Description of the task
Could you extract every entry below and reproduce it exactly?

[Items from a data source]
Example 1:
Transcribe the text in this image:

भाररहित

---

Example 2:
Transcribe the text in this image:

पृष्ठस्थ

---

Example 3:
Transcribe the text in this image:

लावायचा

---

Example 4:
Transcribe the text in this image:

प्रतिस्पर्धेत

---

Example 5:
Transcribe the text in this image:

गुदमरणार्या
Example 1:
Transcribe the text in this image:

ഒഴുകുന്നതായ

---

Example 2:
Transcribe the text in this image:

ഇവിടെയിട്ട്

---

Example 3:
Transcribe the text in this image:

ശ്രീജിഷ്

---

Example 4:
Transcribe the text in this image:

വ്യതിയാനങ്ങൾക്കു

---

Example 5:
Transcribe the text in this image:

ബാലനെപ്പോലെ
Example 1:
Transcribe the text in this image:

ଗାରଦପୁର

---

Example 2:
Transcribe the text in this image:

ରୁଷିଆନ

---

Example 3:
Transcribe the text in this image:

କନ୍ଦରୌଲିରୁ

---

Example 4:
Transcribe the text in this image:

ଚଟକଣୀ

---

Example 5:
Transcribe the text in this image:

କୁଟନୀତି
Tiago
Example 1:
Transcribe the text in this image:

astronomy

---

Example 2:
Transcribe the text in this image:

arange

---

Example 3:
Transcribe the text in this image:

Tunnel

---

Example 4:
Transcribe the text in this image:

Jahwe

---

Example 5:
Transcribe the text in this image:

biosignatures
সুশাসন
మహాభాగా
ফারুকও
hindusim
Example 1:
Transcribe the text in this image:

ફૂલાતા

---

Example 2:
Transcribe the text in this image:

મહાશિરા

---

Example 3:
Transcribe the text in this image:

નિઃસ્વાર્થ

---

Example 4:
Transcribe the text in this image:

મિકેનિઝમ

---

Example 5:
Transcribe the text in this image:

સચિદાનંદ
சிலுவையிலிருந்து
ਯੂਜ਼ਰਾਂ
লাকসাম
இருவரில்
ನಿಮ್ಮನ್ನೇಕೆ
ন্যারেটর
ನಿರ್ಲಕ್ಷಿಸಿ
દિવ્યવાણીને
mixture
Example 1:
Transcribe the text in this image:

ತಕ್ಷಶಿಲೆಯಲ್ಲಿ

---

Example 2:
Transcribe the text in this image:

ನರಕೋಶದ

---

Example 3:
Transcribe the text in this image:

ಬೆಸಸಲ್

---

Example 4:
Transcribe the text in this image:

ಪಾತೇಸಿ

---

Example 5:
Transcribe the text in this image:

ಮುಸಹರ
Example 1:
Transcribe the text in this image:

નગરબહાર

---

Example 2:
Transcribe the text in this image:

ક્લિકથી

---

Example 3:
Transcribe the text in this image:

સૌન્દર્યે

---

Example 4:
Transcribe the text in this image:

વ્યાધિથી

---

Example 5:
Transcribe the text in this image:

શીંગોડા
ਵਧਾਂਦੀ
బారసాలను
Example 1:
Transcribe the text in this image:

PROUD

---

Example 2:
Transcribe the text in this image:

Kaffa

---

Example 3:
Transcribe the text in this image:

Solution to this task
Example 1:
Transcribe the text in this image:

भाररहित

---

Example 2:
Transcribe the text in this image:

पृष्ठस्थ

---

Example 3:
Transcribe the text in this image:

लावायचा

---

Example 4:
Transcribe the text in this image:

प्रतिस्पर्धेत

---

Example 5:
Transcribe the text in this image:

गुदमरणार्या
Example 1:
Transcribe the text in this image:

ഒഴുകുന്നതായ

---

Example 2:
Transcribe the text in this image:

ഇവിടെയിട്ട്

---

Example 3:
Transcribe the text in this image:

ശ്രീജിഷ്

---

Example 4:
Transcribe the text in this image:

വ്യതിയാനങ്ങൾക്കു

---

Example 5:
Transcribe the text in this image:

ബാലനെപ്പോലെ
Example 1:
Transcribe the text in this image:

ଗାରଦପୁର

---

Example 2:
Transcribe the text in this image:

ରୁଷିଆନ

---

Example 3:
Transcribe the text in this image:

କନ୍ଦରୌଲିରୁ

---

Example 4:
Transcribe the text in this image:

ଚଟକଣୀ

---

Example 5:
Transcribe the text in this image:

କୁଟନୀତି
Tiago
Example 1:
Transcribe the text in this image:

astronomy

---

Example 2:
Transcribe the text in this image:

arange

---

Example 3:
Transcribe the text in this image:

Tunnel

---

Example 4:
Transcribe the text in this image:

Jahwe

---

Example 5:
Transcribe the text in this image:

biosignatures
সুশাসন
మహాభాగా
ফারুকও
hindusim
Example 1:
Transcribe the text in this image:

ફૂલાતા

---

Example 2:
Transcribe the text in this image:

મહાશિરા

---

Example 3:
Transcribe the text in this image:

નિઃસ્વાર્થ

---

Example 4:
Transcribe the text in this image:

મિકેનિઝમ

---

Example 5:
Transcribe the text in this image:

સચિદાનંદ
சிலுவையிலிருந்து
ਯੂਜ਼ਰਾਂ
লাকসাম
இருவரில்
ನಿಮ್ಮನ್ನೇಕೆ
ন্যারেটর
ನಿರ್ಲಕ್ಷಿಸಿ
દિવ્યવાણીને
mixture
Example 1:
Transcribe the text in this image:

ತಕ್ಷಶಿಲೆಯಲ್ಲಿ

---

Example 2:
Transcribe the text in this image:

ನರಕೋಶದ

---

Example 3:
Transcribe the text in this image:

ಬೆಸಸಲ್

---

Example 4:
Transcribe the text in this image:

ಪಾತೇಸಿ

---

Example 5:
Transcribe the text in this image:

ಮುಸಹರ
Example 1:
Transcribe the text in this image:

નગરબહાર

---

Example 2:
Transcribe the text in this image:

ક્લિકથી

---

Example 3:
Transcribe the text in this image:

સૌન્દર્યે

---

Example 4:
Transcribe the text in this image:

વ્યાધિથી

---

Example 5:
Transcribe the text in this image:

શીંગોડા
ਵਧਾਂਦੀ
బారసాలను
Example 1:
Transcribe the text in this image:

PROUD

---

Example 2:
Transcribe the text in this image:

Kaffa

---

Example 3:
Transcribe the text in this image:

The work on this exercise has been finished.